Sujos de lama e de sangue coreográfico, indígenas, lideranças e apoiadores representaram toda violência, destruição e sofrimento que advém desta atividade ilegal e marcharam até o Ministério de Minas e Energia. Barras de ouro gigantes enfileiradas formavam a palavra ‘crime’ (acima).

Foto: Matheus Alves/APIB

O ato forte e pacífico acontece nesta semana em que relatório elaborado pela Hutukara Associação Yanomami foi divulgado e declara que 273 comunidades e 56% dos 27 mil habitantes da reserva dessa etnia são ameaçados diretamente pelo garimpo. Crime organizado, aliciamento de jovens para o garimpo ou crime, violência sexual e estupro de menores, assassinatos e graves problemas de saúde como desnutrição e malária são alguns dos impactos causados por essa atividade.

A votação do PL 191 estava prevista para esta semana – daí escolha da data do ATL 2022, como contei acima -, no entanto, o grupo de trabalho que avaliaria o texto não foi formado. A pressão dos indígenas e da sociedade, além do momento delicado do setor da mineração para o Brasil na conjuntura internacional.
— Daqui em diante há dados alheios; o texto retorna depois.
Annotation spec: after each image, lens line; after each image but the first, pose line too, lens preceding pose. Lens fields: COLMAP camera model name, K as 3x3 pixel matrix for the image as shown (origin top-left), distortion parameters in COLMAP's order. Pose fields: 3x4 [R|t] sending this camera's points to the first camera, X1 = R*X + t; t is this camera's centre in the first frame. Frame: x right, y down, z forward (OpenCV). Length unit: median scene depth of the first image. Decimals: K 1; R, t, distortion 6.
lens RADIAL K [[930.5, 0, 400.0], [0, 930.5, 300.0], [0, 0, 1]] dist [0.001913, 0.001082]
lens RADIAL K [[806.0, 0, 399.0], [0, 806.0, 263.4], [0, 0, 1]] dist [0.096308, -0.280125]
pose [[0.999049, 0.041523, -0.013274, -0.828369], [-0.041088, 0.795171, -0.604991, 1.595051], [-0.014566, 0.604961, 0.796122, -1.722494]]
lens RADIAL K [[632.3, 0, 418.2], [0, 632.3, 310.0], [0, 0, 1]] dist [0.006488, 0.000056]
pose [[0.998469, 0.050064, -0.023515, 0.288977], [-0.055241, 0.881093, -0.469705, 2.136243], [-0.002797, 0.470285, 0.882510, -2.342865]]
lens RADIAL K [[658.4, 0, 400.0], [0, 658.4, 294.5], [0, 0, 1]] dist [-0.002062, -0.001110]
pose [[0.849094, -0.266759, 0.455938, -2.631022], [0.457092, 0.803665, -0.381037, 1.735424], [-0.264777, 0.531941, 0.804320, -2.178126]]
Alessandra Korap durante a marcha / Foto: Matheus Alves/APIB
Kretá Kaingang e Sonia Guajajara, entre outras lideranças / Foto: Matheus Alves/APIB

O Greenpeace Brasil publicou reportagem muito bacana a respeito deste protesto, com as fotos sempre maravilhosas de Tuane Fernandes, que reproduzimos aqui, no Conexão Planeta.

_______________________

Na terça, a APIB lança a ‘campanha indígena’ (ainda não revelou detalhes) e, na quarta, as últimas plenárias se dedicam à educação indígena: o Sistema Nacional de Educação e a Educação Escolar Indígena; a Lei Cotas e a o Programa Bolsa Permanência.